*** DATASET CONTENT Section Begins ***

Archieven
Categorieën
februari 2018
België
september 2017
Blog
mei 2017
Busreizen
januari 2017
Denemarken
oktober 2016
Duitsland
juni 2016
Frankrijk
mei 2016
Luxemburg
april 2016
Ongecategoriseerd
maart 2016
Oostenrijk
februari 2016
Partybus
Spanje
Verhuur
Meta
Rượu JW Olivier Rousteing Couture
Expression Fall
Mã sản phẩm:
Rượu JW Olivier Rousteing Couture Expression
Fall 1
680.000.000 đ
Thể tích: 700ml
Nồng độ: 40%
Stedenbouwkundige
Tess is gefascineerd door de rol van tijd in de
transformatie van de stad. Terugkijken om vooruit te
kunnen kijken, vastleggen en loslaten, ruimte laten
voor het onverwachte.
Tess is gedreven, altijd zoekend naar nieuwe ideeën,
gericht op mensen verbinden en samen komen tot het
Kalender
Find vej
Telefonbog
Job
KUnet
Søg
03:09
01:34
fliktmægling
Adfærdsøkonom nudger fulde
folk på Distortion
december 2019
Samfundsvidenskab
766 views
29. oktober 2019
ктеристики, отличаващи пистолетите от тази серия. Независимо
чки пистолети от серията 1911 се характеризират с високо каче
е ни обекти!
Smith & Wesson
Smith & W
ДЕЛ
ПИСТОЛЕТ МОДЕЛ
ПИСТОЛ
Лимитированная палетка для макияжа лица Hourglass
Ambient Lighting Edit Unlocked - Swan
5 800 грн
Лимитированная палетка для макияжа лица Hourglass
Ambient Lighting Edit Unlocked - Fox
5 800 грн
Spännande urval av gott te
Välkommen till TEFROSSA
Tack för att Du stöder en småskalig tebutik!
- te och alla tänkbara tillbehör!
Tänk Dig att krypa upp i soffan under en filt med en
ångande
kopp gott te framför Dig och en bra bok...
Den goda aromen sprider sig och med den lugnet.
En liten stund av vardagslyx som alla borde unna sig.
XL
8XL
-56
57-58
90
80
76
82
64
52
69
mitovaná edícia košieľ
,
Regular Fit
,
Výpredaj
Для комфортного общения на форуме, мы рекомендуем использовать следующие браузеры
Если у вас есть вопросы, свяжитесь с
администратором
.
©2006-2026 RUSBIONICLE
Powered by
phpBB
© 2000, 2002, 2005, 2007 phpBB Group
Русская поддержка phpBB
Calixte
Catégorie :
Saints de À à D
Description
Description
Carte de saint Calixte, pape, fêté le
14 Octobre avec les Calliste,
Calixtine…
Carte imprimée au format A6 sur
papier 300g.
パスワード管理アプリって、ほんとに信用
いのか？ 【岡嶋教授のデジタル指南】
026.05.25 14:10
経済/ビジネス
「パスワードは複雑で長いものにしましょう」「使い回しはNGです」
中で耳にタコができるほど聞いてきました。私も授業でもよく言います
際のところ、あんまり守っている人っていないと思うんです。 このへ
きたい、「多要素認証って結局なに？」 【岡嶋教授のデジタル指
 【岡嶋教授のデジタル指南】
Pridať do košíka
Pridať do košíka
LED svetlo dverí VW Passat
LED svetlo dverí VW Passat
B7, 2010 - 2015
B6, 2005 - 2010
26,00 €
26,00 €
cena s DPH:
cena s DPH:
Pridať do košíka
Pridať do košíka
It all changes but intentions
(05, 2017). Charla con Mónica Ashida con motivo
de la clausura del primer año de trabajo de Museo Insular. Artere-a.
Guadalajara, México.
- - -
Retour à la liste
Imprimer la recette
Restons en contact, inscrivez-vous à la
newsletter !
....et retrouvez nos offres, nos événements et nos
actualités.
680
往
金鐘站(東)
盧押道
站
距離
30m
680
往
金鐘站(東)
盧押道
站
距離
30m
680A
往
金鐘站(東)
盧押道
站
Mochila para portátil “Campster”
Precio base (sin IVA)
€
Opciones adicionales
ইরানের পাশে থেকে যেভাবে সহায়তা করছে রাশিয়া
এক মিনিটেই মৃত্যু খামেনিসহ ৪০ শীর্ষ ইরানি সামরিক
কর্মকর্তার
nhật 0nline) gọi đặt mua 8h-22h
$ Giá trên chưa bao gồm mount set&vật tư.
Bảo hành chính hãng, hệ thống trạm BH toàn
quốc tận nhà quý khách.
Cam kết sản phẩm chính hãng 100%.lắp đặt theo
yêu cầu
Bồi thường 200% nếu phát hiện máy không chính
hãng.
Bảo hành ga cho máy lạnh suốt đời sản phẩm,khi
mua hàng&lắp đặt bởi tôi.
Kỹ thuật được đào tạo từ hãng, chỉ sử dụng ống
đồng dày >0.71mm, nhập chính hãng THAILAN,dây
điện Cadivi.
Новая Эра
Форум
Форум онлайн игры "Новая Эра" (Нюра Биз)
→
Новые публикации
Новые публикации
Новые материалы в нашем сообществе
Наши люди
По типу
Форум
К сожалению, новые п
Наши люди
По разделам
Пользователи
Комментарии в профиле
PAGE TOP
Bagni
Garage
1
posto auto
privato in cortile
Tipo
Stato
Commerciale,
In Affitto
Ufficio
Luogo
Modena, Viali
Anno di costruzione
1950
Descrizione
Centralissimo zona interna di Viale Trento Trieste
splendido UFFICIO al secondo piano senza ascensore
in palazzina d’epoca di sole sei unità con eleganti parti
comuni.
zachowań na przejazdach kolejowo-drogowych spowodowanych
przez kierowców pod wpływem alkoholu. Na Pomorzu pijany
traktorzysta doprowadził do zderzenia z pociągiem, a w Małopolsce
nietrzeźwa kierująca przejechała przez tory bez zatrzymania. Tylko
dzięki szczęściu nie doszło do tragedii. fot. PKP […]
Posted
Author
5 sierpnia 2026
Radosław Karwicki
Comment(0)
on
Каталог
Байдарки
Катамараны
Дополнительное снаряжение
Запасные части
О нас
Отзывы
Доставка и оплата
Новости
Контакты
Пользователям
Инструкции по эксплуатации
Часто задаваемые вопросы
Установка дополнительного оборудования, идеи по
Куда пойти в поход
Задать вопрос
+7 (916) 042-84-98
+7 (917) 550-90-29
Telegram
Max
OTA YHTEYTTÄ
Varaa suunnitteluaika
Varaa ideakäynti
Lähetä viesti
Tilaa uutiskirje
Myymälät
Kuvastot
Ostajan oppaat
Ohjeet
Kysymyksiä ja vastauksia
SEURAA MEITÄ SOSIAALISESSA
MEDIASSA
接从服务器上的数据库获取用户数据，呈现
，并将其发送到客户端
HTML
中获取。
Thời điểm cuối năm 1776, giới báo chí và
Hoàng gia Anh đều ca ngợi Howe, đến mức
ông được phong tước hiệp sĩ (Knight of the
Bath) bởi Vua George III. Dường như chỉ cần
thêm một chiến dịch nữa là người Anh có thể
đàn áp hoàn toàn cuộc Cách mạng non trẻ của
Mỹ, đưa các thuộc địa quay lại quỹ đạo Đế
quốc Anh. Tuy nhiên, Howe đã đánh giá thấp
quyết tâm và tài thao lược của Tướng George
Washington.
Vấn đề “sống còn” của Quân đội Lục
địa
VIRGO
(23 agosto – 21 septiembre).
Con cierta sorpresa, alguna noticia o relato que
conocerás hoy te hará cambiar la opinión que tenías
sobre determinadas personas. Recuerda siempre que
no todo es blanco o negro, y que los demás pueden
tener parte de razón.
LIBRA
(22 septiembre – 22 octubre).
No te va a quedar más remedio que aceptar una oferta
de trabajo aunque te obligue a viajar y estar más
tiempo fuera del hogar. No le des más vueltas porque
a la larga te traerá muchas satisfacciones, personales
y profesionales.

*** DATASET CONTENT Section Ends ***

EXERCISE GOAL: Each line of the material above needs to be returned exactly as written.

EXPECTED ANSWER:
Archieven
Categorieën
februari 2018
België
september 2017
Blog
mei 2017
Busreizen
januari 2017
Denemarken
oktober 2016
Duitsland
juni 2016
Frankrijk
mei 2016
Luxemburg
april 2016
Ongecategoriseerd
maart 2016
Oostenrijk
februari 2016
Partybus
Spanje
Verhuur
Meta
Rượu JW Olivier Rousteing Couture
Expression Fall
Mã sản phẩm:
Rượu JW Olivier Rousteing Couture Expression
Fall 1
680.000.000 đ
Thể tích: 700ml
Nồng độ: 40%
Stedenbouwkundige
Tess is gefascineerd door de rol van tijd in de
transformatie van de stad. Terugkijken om vooruit te
kunnen kijken, vastleggen en loslaten, ruimte laten
voor het onverwachte.
Tess is gedreven, altijd zoekend naar nieuwe ideeën,
gericht op mensen verbinden en samen komen tot het
Kalender
Find vej
Telefonbog
Job
KUnet
Søg
03:09
01:34
fliktmægling
Adfærdsøkonom nudger fulde
folk på Distortion
december 2019
Samfundsvidenskab
766 views
29. oktober 2019
ктеристики, отличаващи пистолетите от тази серия. Независимо
чки пистолети от серията 1911 се характеризират с високо каче
е ни обекти!
Smith & Wesson
Smith & W
ДЕЛ
ПИСТОЛЕТ МОДЕЛ
ПИСТОЛ
Лимитированная палетка для макияжа лица Hourglass
Ambient Lighting Edit Unlocked - Swan
5 800 грн
Лимитированная палетка для макияжа лица Hourglass
Ambient Lighting Edit Unlocked - Fox
5 800 грн
Spännande urval av gott te
Välkommen till TEFROSSA
Tack för att Du stöder en småskalig tebutik!
- te och alla tänkbara tillbehör!
Tänk Dig att krypa upp i soffan under en filt med en
ångande
kopp gott te framför Dig och en bra bok...
Den goda aromen sprider sig och med den lugnet.
En liten stund av vardagslyx som alla borde unna sig.
XL
8XL
-56
57-58
90
80
76
82
64
52
69
mitovaná edícia košieľ
,
Regular Fit
,
Výpredaj
Для комфортного общения на форуме, мы рекомендуем использовать следующие браузеры
Если у вас есть вопросы, свяжитесь с
администратором
.
©2006-2026 RUSBIONICLE
Powered by
phpBB
© 2000, 2002, 2005, 2007 phpBB Group
Русская поддержка phpBB
Calixte
Catégorie :
Saints de À à D
Description
Description
Carte de saint Calixte, pape, fêté le
14 Octobre avec les Calliste,
Calixtine…
Carte imprimée au format A6 sur
papier 300g.
パスワード管理アプリって、ほんとに信用
いのか？ 【岡嶋教授のデジタル指南】
026.05.25 14:10
経済/ビジネス
「パスワードは複雑で長いものにしましょう」「使い回しはNGです」
中で耳にタコができるほど聞いてきました。私も授業でもよく言います
際のところ、あんまり守っている人っていないと思うんです。 このへ
きたい、「多要素認証って結局なに？」 【岡嶋教授のデジタル指
 【岡嶋教授のデジタル指南】
Pridať do košíka
Pridať do košíka
LED svetlo dverí VW Passat
LED svetlo dverí VW Passat
B7, 2010 - 2015
B6, 2005 - 2010
26,00 €
26,00 €
cena s DPH:
cena s DPH:
Pridať do košíka
Pridať do košíka
It all changes but intentions
(05, 2017). Charla con Mónica Ashida con motivo
de la clausura del primer año de trabajo de Museo Insular. Artere-a.
Guadalajara, México.
- - -
Retour à la liste
Imprimer la recette
Restons en contact, inscrivez-vous à la
newsletter !
....et retrouvez nos offres, nos événements et nos
actualités.
680
往
金鐘站(東)
盧押道
站
距離
30m
680
往
金鐘站(東)
盧押道
站
距離
30m
680A
往
金鐘站(東)
盧押道
站
Mochila para portátil “Campster”
Precio base (sin IVA)
€
Opciones adicionales
ইরানের পাশে থেকে যেভাবে সহায়তা করছে রাশিয়া
এক মিনিটেই মৃত্যু খামেনিসহ ৪০ শীর্ষ ইরানি সামরিক
কর্মকর্তার
nhật 0nline) gọi đặt mua 8h-22h
$ Giá trên chưa bao gồm mount set&vật tư.
Bảo hành chính hãng, hệ thống trạm BH toàn
quốc tận nhà quý khách.
Cam kết sản phẩm chính hãng 100%.lắp đặt theo
yêu cầu
Bồi thường 200% nếu phát hiện máy không chính
hãng.
Bảo hành ga cho máy lạnh suốt đời sản phẩm,khi
mua hàng&lắp đặt bởi tôi.
Kỹ thuật được đào tạo từ hãng, chỉ sử dụng ống
đồng dày >0.71mm, nhập chính hãng THAILAN,dây
điện Cadivi.
Новая Эра
Форум
Форум онлайн игры "Новая Эра" (Нюра Биз)
→
Новые публикации
Новые публикации
Новые материалы в нашем сообществе
Наши люди
По типу
Форум
К сожалению, новые п
Наши люди
По разделам
Пользователи
Комментарии в профиле
PAGE TOP
Bagni
Garage
1
posto auto
privato in cortile
Tipo
Stato
Commerciale,
In Affitto
Ufficio
Luogo
Modena, Viali
Anno di costruzione
1950
Descrizione
Centralissimo zona interna di Viale Trento Trieste
splendido UFFICIO al secondo piano senza ascensore
in palazzina d’epoca di sole sei unità con eleganti parti
comuni.
zachowań na przejazdach kolejowo-drogowych spowodowanych
przez kierowców pod wpływem alkoholu. Na Pomorzu pijany
traktorzysta doprowadził do zderzenia z pociągiem, a w Małopolsce
nietrzeźwa kierująca przejechała przez tory bez zatrzymania. Tylko
dzięki szczęściu nie doszło do tragedii. fot. PKP […]
Posted
Author
5 sierpnia 2026
Radosław Karwicki
Comment(0)
on
Каталог
Байдарки
Катамараны
Дополнительное снаряжение
Запасные части
О нас
Отзывы
Доставка и оплата
Новости
Контакты
Пользователям
Инструкции по эксплуатации
Часто задаваемые вопросы
Установка дополнительного оборудования, идеи по
Куда пойти в поход
Задать вопрос
+7 (916) 042-84-98
+7 (917) 550-90-29
Telegram
Max
OTA YHTEYTTÄ
Varaa suunnitteluaika
Varaa ideakäynti
Lähetä viesti
Tilaa uutiskirje
Myymälät
Kuvastot
Ostajan oppaat
Ohjeet
Kysymyksiä ja vastauksia
SEURAA MEITÄ SOSIAALISESSA
MEDIASSA
接从服务器上的数据库获取用户数据，呈现
，并将其发送到客户端
HTML
中获取。
Thời điểm cuối năm 1776, giới báo chí và
Hoàng gia Anh đều ca ngợi Howe, đến mức
ông được phong tước hiệp sĩ (Knight of the
Bath) bởi Vua George III. Dường như chỉ cần
thêm một chiến dịch nữa là người Anh có thể
đàn áp hoàn toàn cuộc Cách mạng non trẻ của
Mỹ, đưa các thuộc địa quay lại quỹ đạo Đế
quốc Anh. Tuy nhiên, Howe đã đánh giá thấp
quyết tâm và tài thao lược của Tướng George
Washington.
Vấn đề “sống còn” của Quân đội Lục
địa
VIRGO
(23 agosto – 21 septiembre).
Con cierta sorpresa, alguna noticia o relato que
conocerás hoy te hará cambiar la opinión que tenías
sobre determinadas personas. Recuerda siempre que
no todo es blanco o negro, y que los demás pueden
tener parte de razón.
LIBRA
(22 septiembre – 22 octubre).
No te va a quedar más remedio que aceptar una oferta
de trabajo aunque te obligue a viajar y estar más
tiempo fuera del hogar. No le des más vueltas porque
a la larga te traerá muchas satisfacciones, personales
y profesionales.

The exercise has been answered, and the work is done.